Personal Letter from an Officer of 1st Airborne, Operation Doomsday, Norway May - August 1945
11 pages (double sided), neatly written, much personal stuff and family related chat but some interesting information from a man on the ground about the events in Norway following the German's surrender. The letter is to a Sunderland address in County Durham, to the mother of a Lieutenant Oswald A Robinson of the 1st Border Regiment, 1st Airborne Division, Zone 1 B.L.A. and dated 9th June 1945. The envelope carries a Field Post Office Stamp 343.
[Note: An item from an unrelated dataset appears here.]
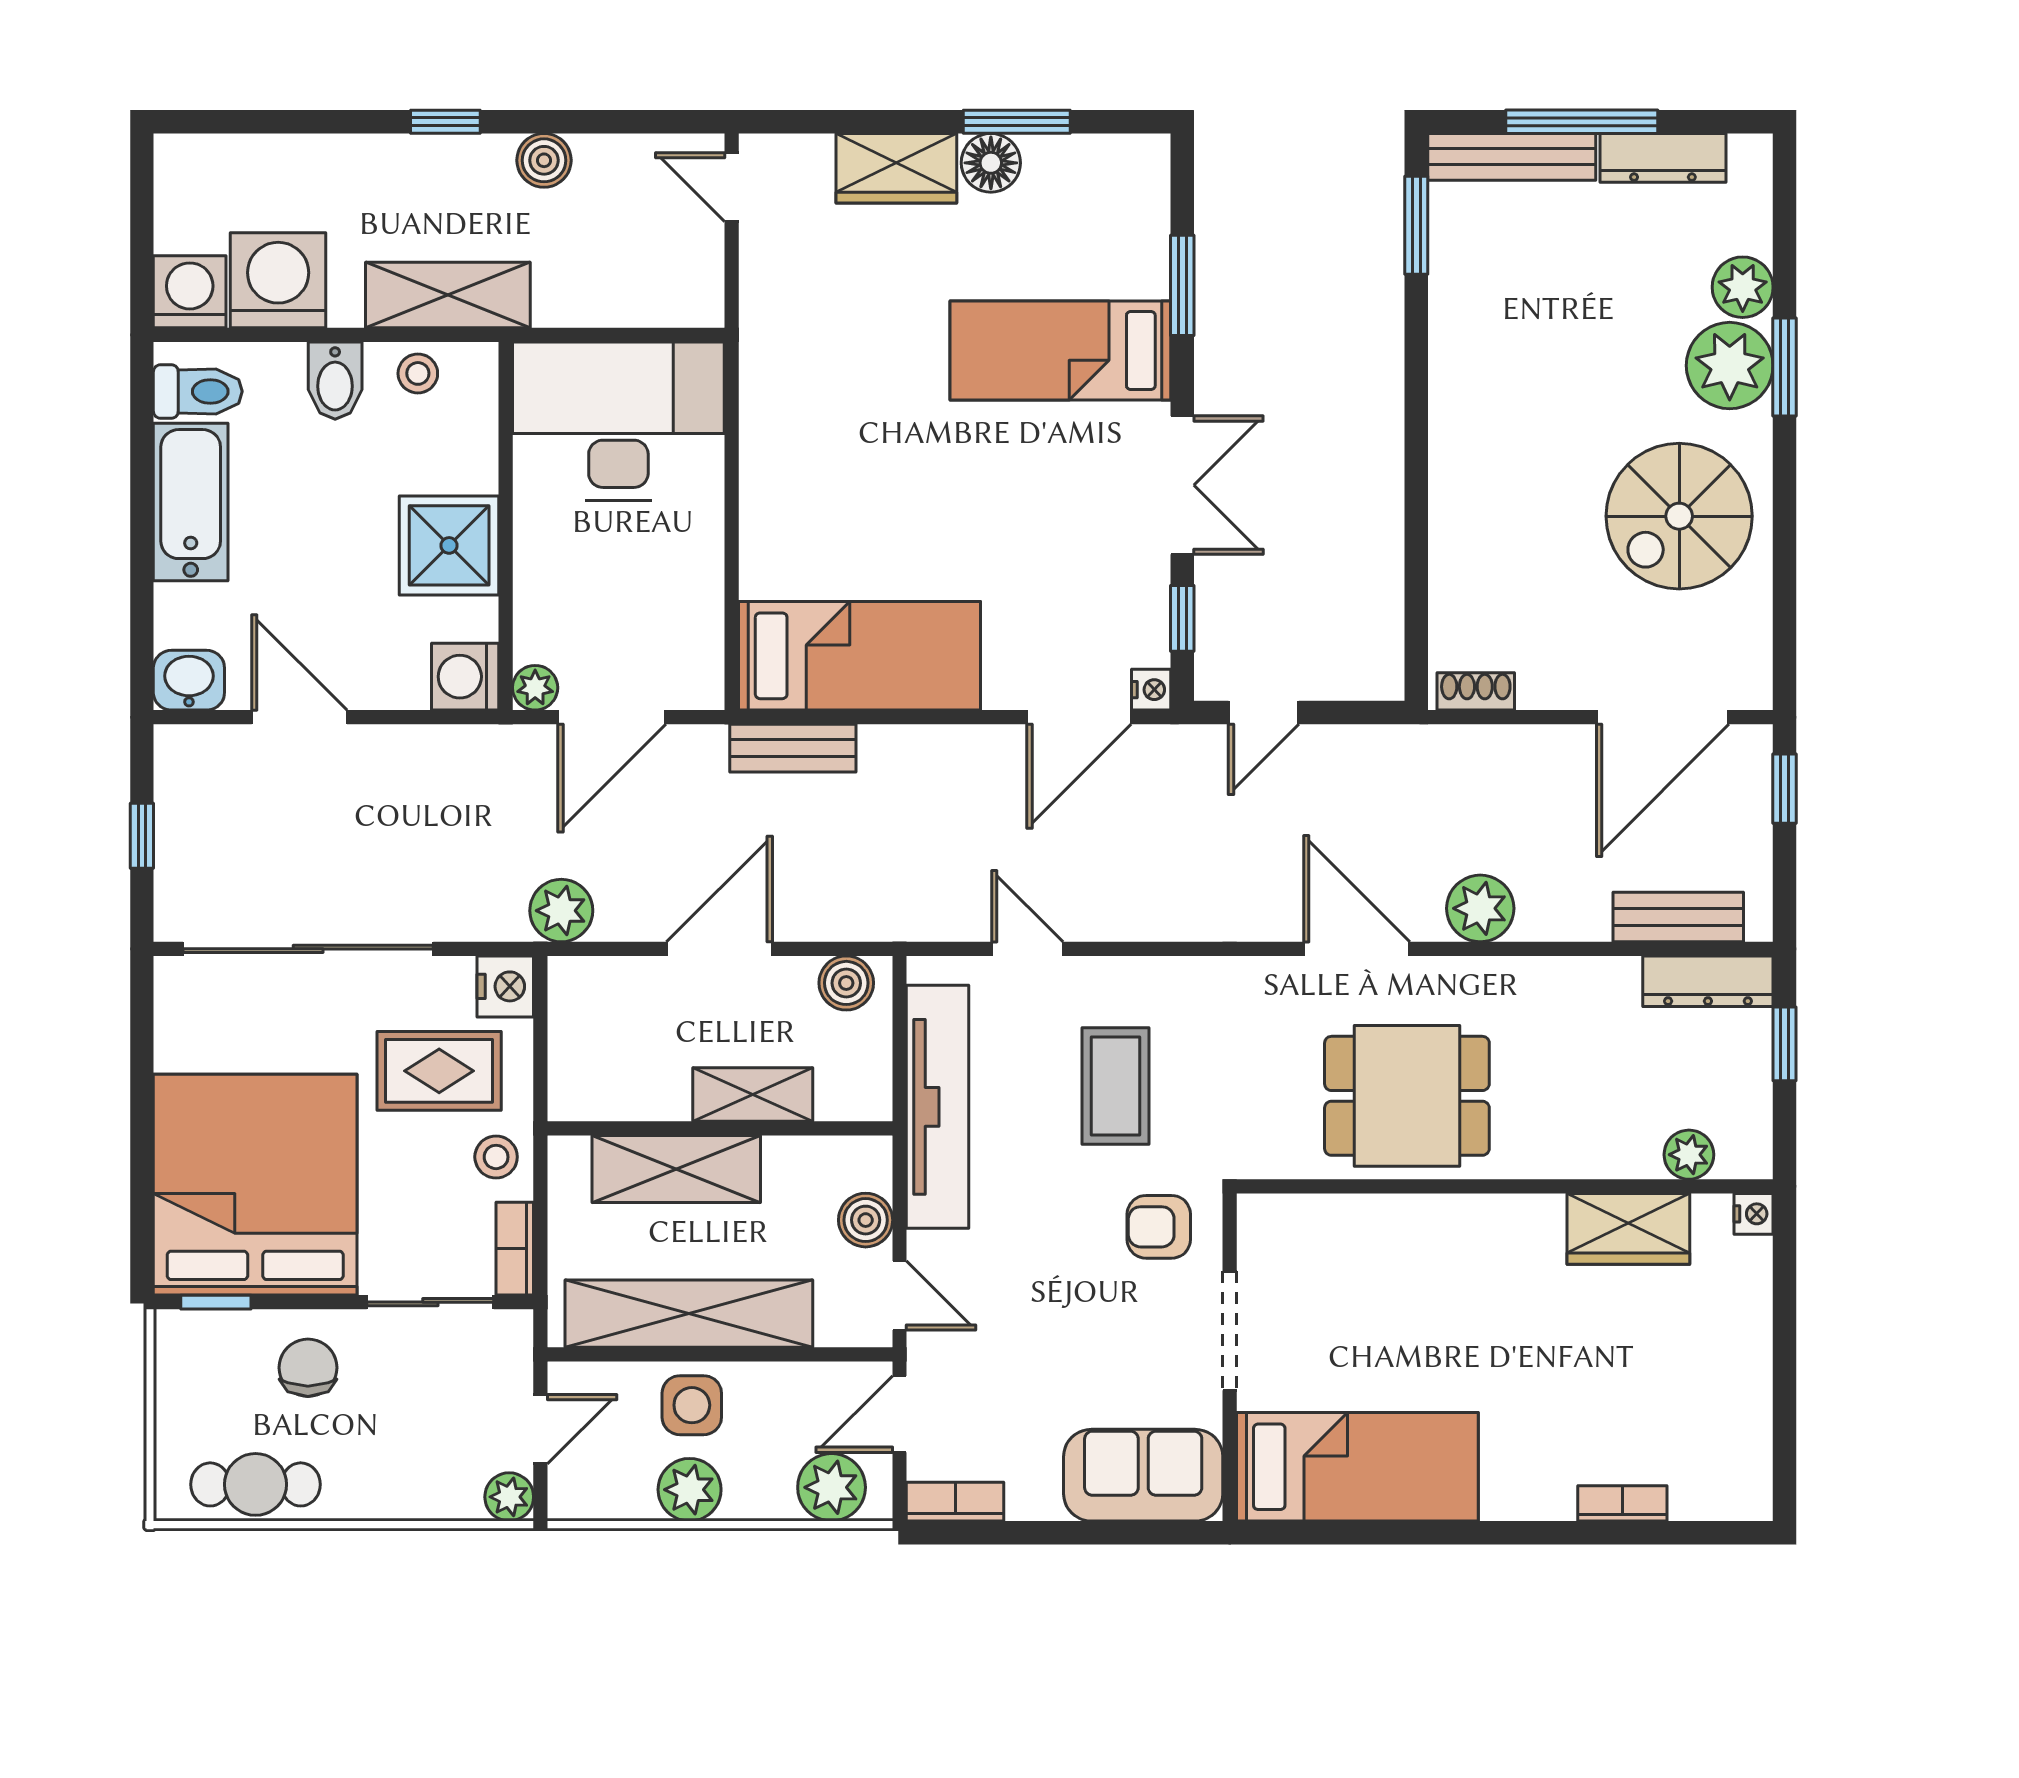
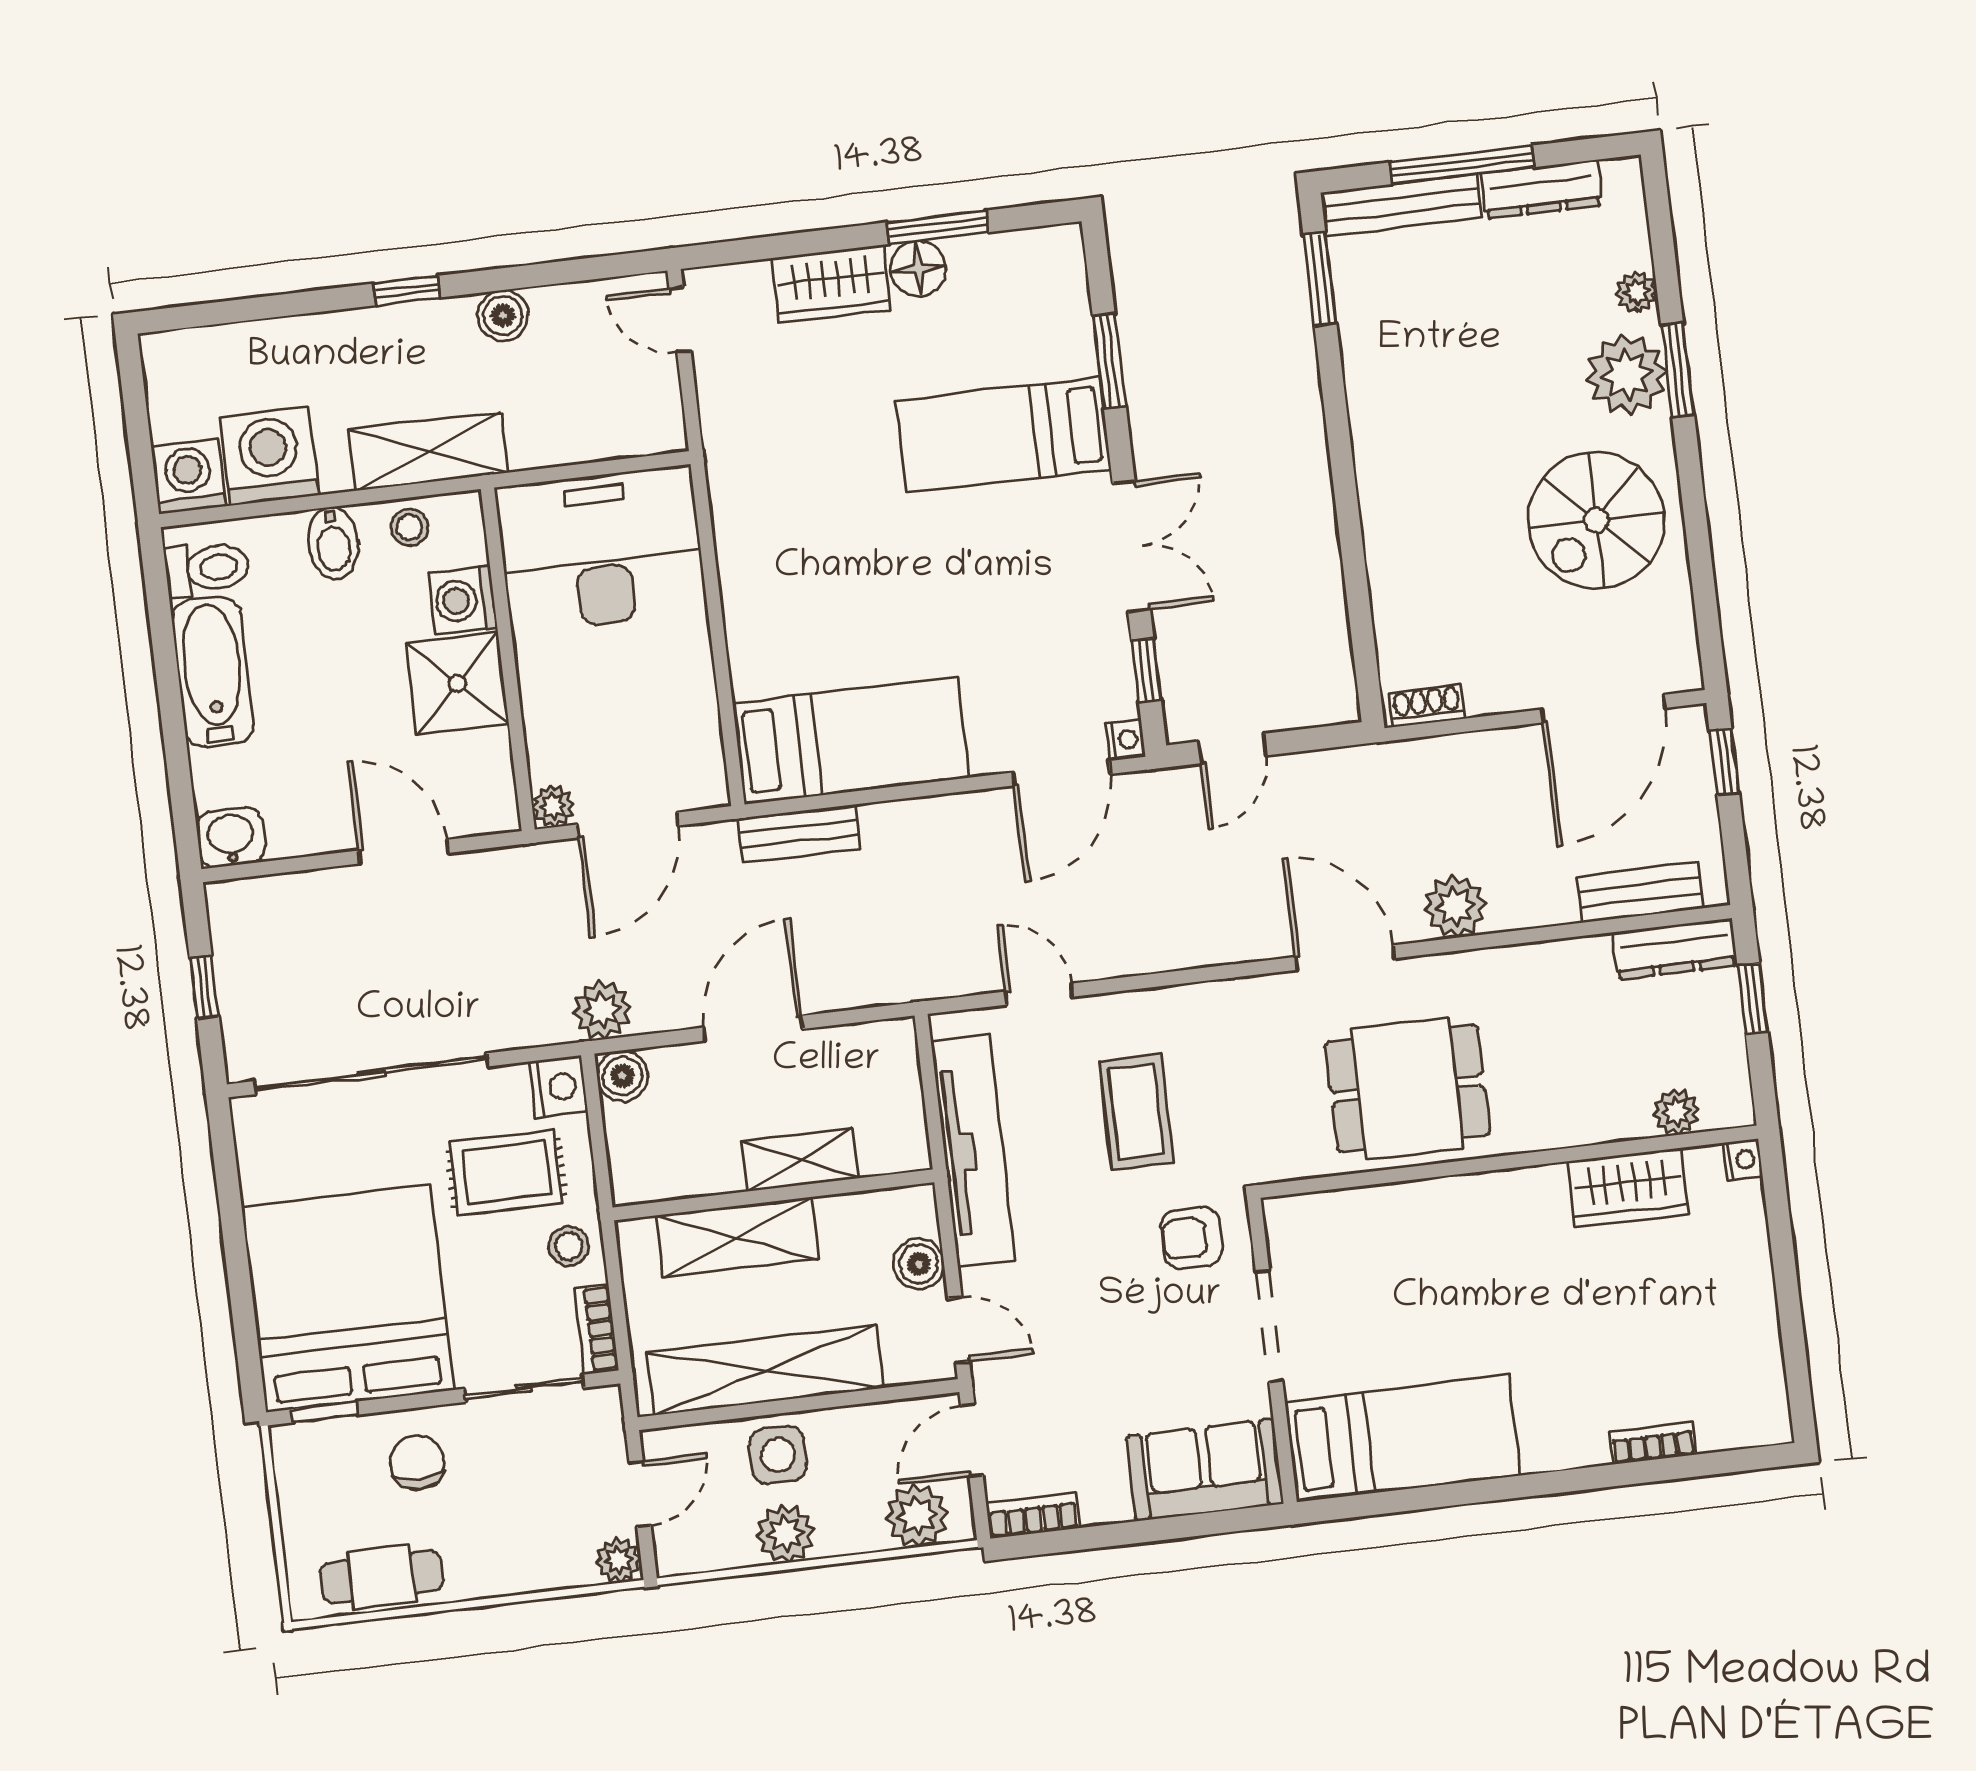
plant: (1743, 287) -> (1637, 292), width x0.73, depth x0.73
washing machine: (465, 677) -> (463, 600), moved
door: (299, 717) -> (403, 852), moved
boiler: (846, 983) -> (622, 1076), moved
In page 2 of his letter he comments on an 'insidious little article' sent to him on 4th June entitled 'Nazis loot while Norway Starves', condemning most of the assertions in it as 'absolute tummy rot' although he does acknowledge that they were significantly out-numbered in Norway, but he was certain they could hold their own if need be until reinforcements were brought in. He states 'unfortunately' they had been told to treat the Germans with respect, mainly because the administration of all their camps, including medical services, supplies etc, remained in German hands and for the Allies to take this one would require tens of thousands more troops. He also refutes that supplies and bulky loot were being shipped out of Norway, and no German ships had been allowed to leave. The Germans were using their own reserves of food supplies and were not being supplied by either the British or Norwegians. He also refuted that the Germans had been allowed to retain their arms, claiming it as a damn right lie as he had personally supervised the disarming of several German units, and he thought this was now complete. They were, he admits, allowed a certain percentage of rifles to maintain discipline in their own camps which he considered sensible as "if 500,000 Germans started rambling all over the country then they would be much more of a menace to us than they are at present. They are allowed to retain 2 rifles per 100 men for enforcing order."
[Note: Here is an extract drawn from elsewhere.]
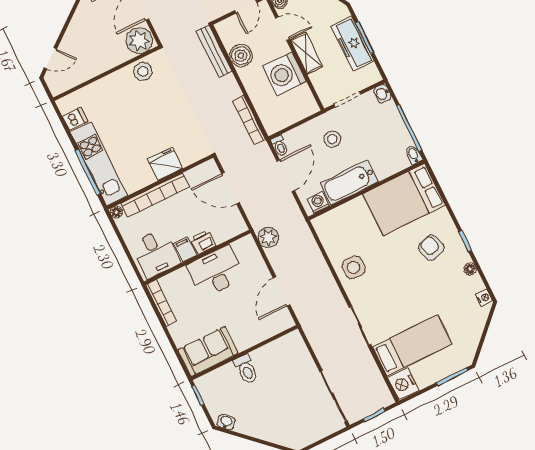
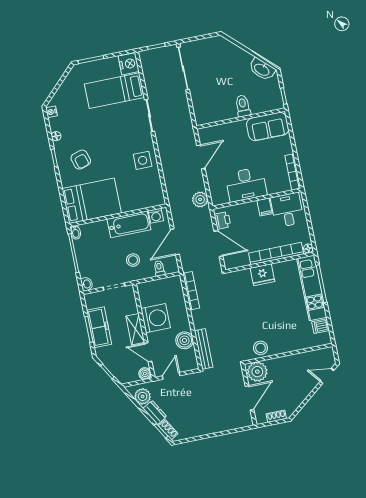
toilet: (280, 146) -> (159, 268), moved
printer: (203, 242) -> (222, 220), moved, turned -90
washbasin: (226, 422) -> (262, 69), width x1.91, depth x1.45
He carries on in this vein for the next 6 pages, claiming a "red beret is a passport to the friendliness and hospitality of the Norwegians." From page 8 to the concluding page 11, he reverts to family chat, but ends with enclosing a 'German SS flash'. Sadly this was no longer with the letter when acquired.
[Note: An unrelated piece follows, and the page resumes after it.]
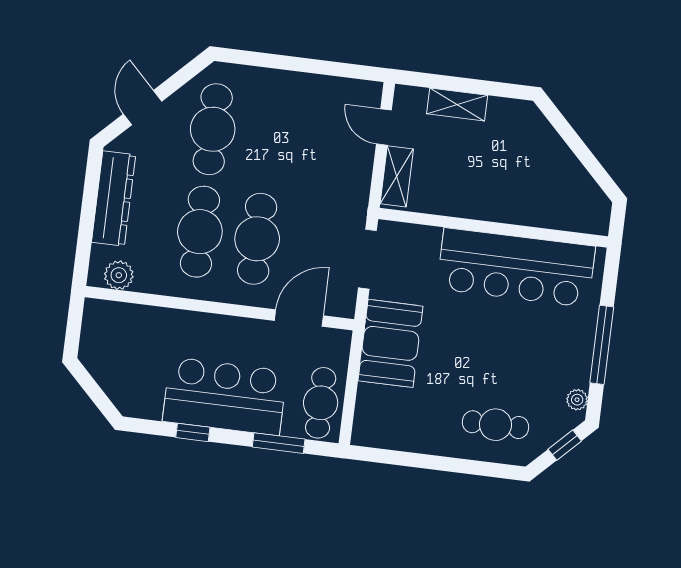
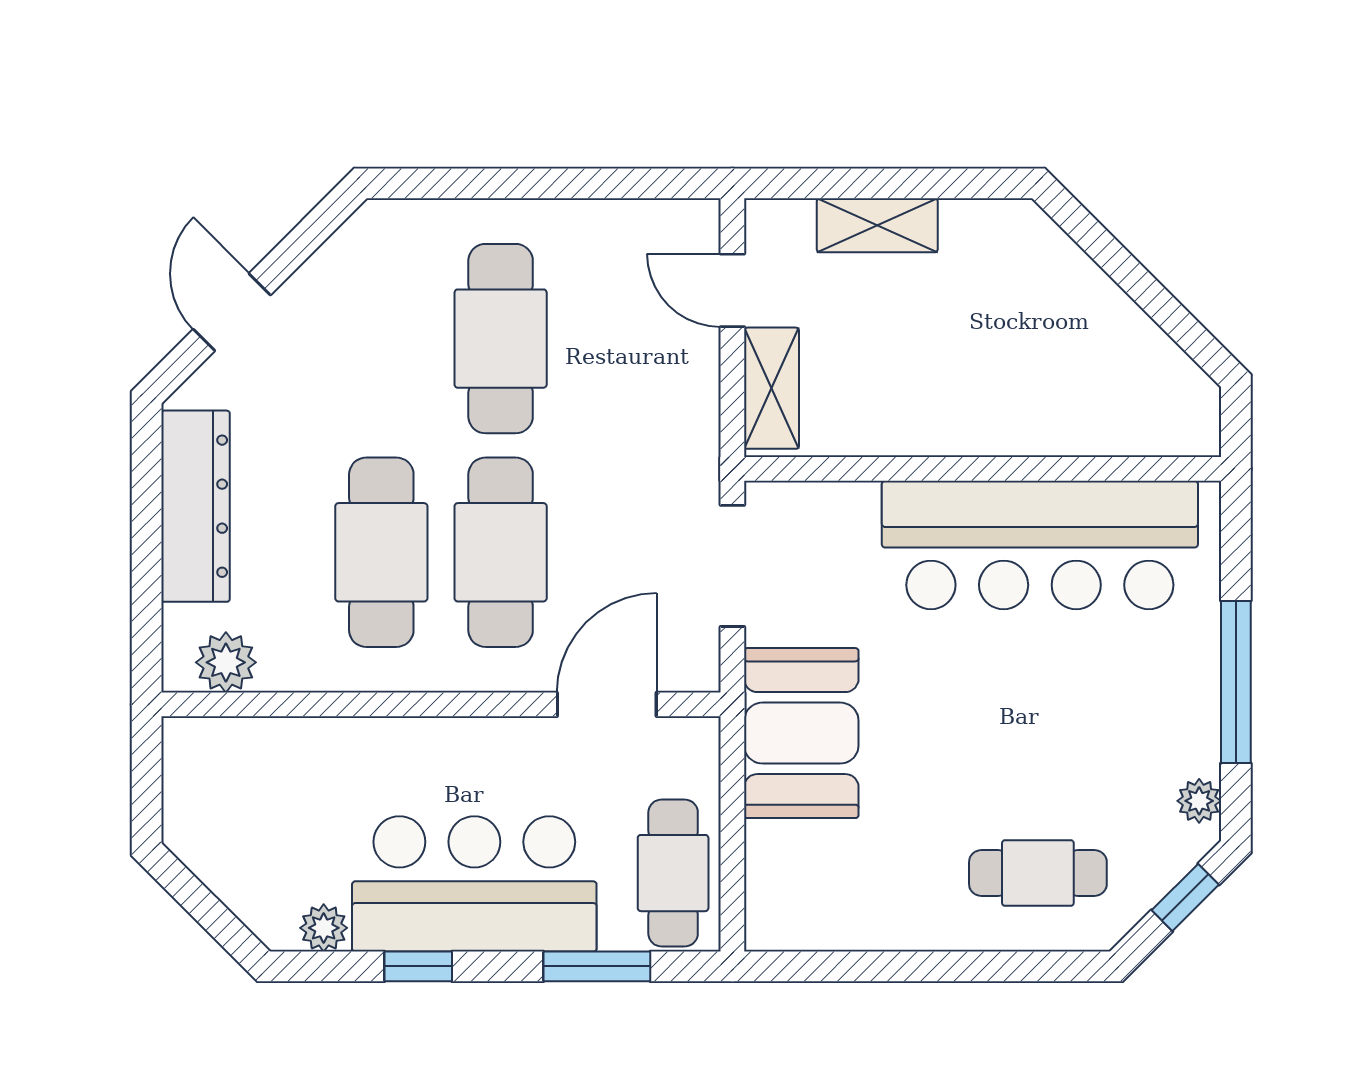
cafe table: (213, 129) -> (501, 339), moved
plant: (150, 408) -> (324, 928), added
A fascinating personal account from a junior airborne officer 'on the ground' in the month after the surrender of Norway and active in Operation Doomsday.
In Operation Doomsday, the British 1st Airborne Division acted as a police and military force during the Allied occupation of Norway in May 1945, immediately after the victory in Europe during the Second World War. The division maintained law and order until the arrival of the remainder of Force 134, the occupation force. During its time in Norway, the division was tasked with supervising the surrender of the German forces in Norway, as well as preventing the sabotage of vital military and civilian facilities.
The German Instrument of Surrender was delivered on 8 May, and the 1st Airborne Division landed near Oslo and Stavanger between 9 May and 11 May. The majority of the transport aircraft carrying the division landed safely, but three planes crashed with a number of fatalities. The division encountered little of the expected German resistance. Operational duties included welcoming back King Haakon VII of Norway, looking after Allied ex-prisoners of war, arresting war criminals and supervising the clearing of minefields. The division returned to Britain at the end of August and disbanded two months later.